A drawing of Connie at the piano I traced and shaded on my iPad. A print of it sits at her bedside. A birthday gift for my dad Feb 12.

It’s been a long time since posting here. But time is strange. January 2025 felt like the longest year of my life, and now February is over.

Right now Mom is in a delirious post-anesthesia rest after a surgery to put in a semi-permanent catheter. It’s tough for Dad to experience because she’s not awake, yet she sees and reacts to people and images in front of her closed eyes. He will sit with her as much as he can. The doctors say this will wear off.

We’ve had two meetings with the doctors in the last couple months. The first one they feigned the positive outlook at the possibility of eventual progress. But most of her specialists and people that worked with her day-to-day were not present. Some of those people don’t even work there anymore.

The next meeting we had with them, earlier in February, the team said outright that she is “plateauing;” That she’s nearing a point where she won’t make many strides. This has been tough to swallow because she’s not “herself” yet. Certainly she has aphasia, where she can’t remember words. But stranger than that, she still has many delusions and confabulations.

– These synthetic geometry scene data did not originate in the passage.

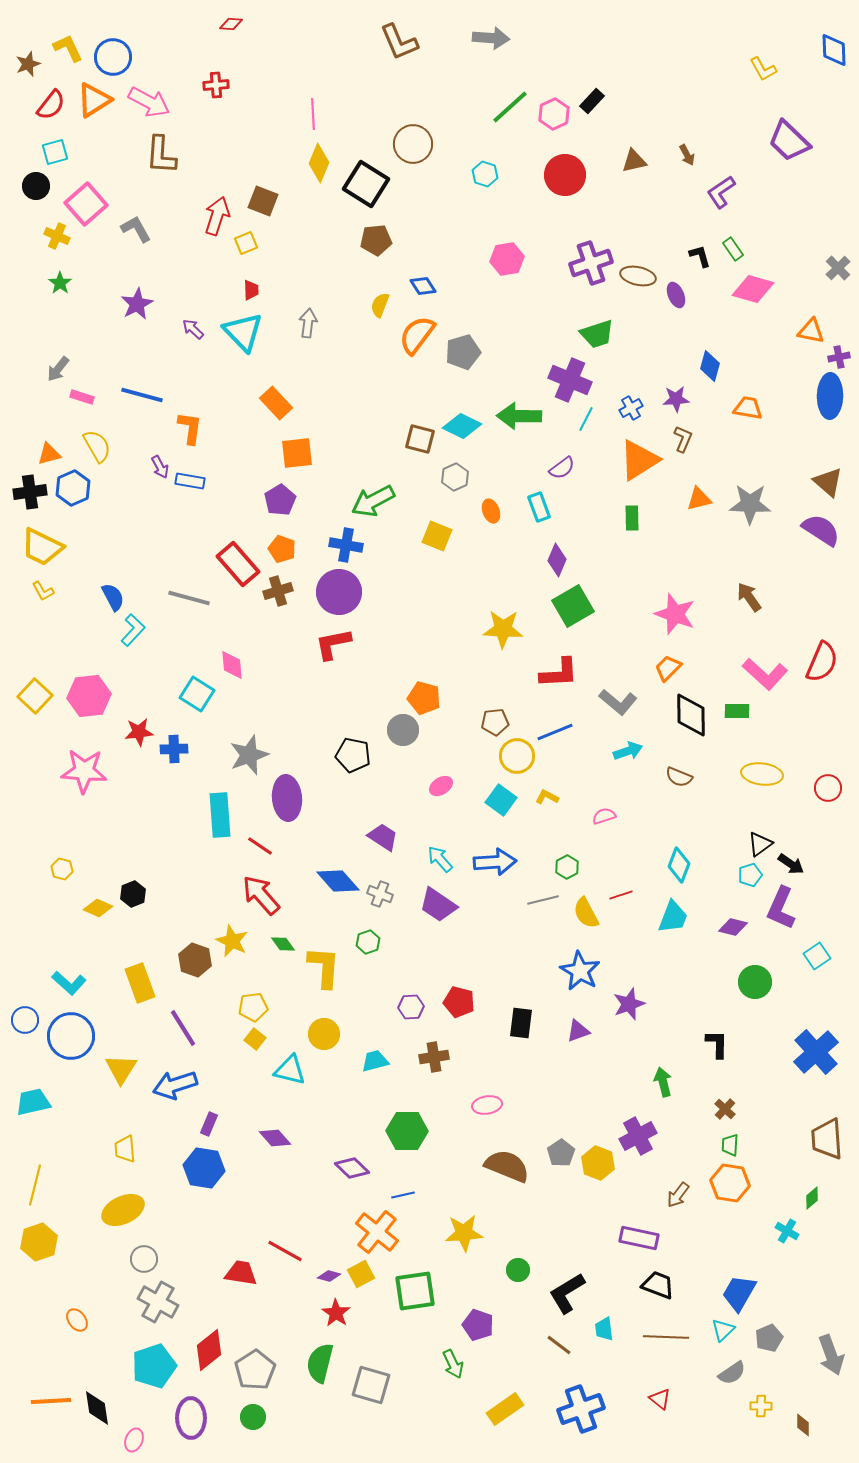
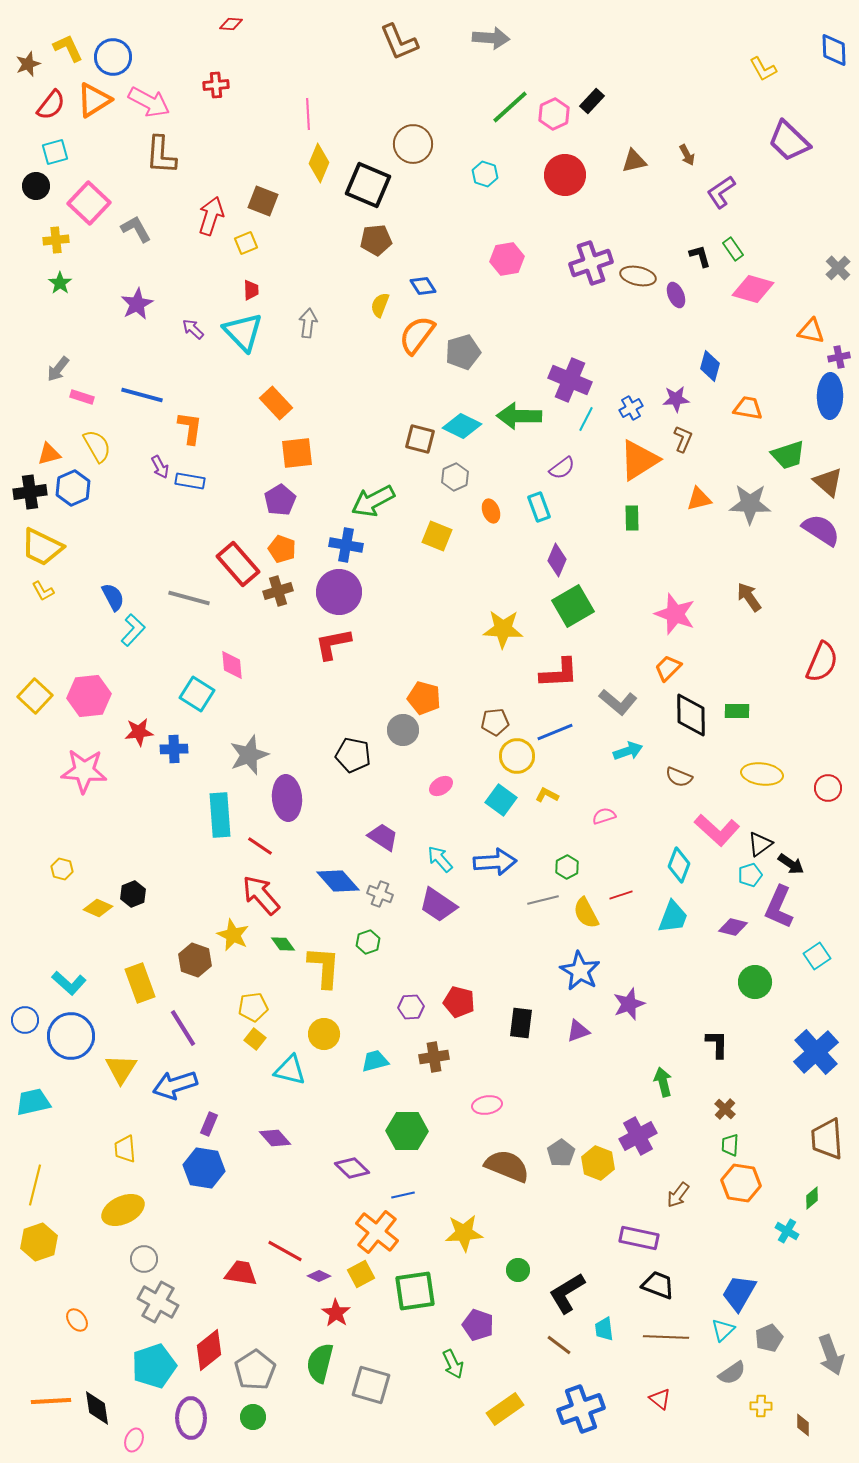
pink line at (313, 114): moved 5 px left
black square at (366, 184): moved 2 px right, 1 px down; rotated 9 degrees counterclockwise
pink square at (86, 204): moved 3 px right, 1 px up; rotated 6 degrees counterclockwise
red arrow at (217, 216): moved 6 px left
yellow cross at (57, 236): moved 1 px left, 4 px down; rotated 30 degrees counterclockwise
green trapezoid at (597, 334): moved 191 px right, 121 px down
pink L-shape at (765, 674): moved 48 px left, 156 px down
yellow L-shape at (547, 797): moved 2 px up
purple L-shape at (781, 908): moved 2 px left, 1 px up
yellow star at (232, 941): moved 1 px right, 6 px up
orange hexagon at (730, 1183): moved 11 px right
purple diamond at (329, 1276): moved 10 px left; rotated 10 degrees clockwise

She doesn’t have a sense of self awareness. She’s not able to think and talk about the last six months from an objective perspective. She has memories. She will surprise you with what she can pull from the ether. And then she will tell you a made up story about going to the grocery store yesterday and the nice people she met.

It’s sad because we haven’t been able to truthfully tell her that her favorite Aunt Margie recently passed away in her 90s. We didn’t tell her when beloved Auntie Jennie passed away last month. We’re protecting her from reality, when all we want in this world is for her to be based in reality.

My biggest disappointment is that since November when I was there, she hasn’t gone near the piano. I watched the piano reconnect pathways in her brain. I saw her use two hands and sing. But the care team told us this wasn’t “measurable.” It’s not part of their practice. And she hasn’t had the ambition, even when Dad and her bandmates ask her if she wants to play.

So since she’s on this plateau, and the rehabilitation folks have run out of tricks and ideas, the time has come to begin the process to move to 24-hour care, close to Dad, close to family, close to friends, close to the home in Cortland, New York. But she isn’t going home, so to speak. She’s going to a skilled nursing facility. The internet ratings are quite low for all of the local options. But other people I trust say they’re great places. Certainly whatever daily “rehabilitation” that’s been in her practice is going to suffer. But in exchange for more visitors. More friendly familiar faces. More family. Maybe more outings. Maybe more music.

She’s on some waiting lists. We’ll inform you when a plan is solidified.

I’ll be home with her for the month of June.

Love you all. I’ll give an update when we know what the next chapter brings. We’ll let you know when she’s more herself after this recent surgery.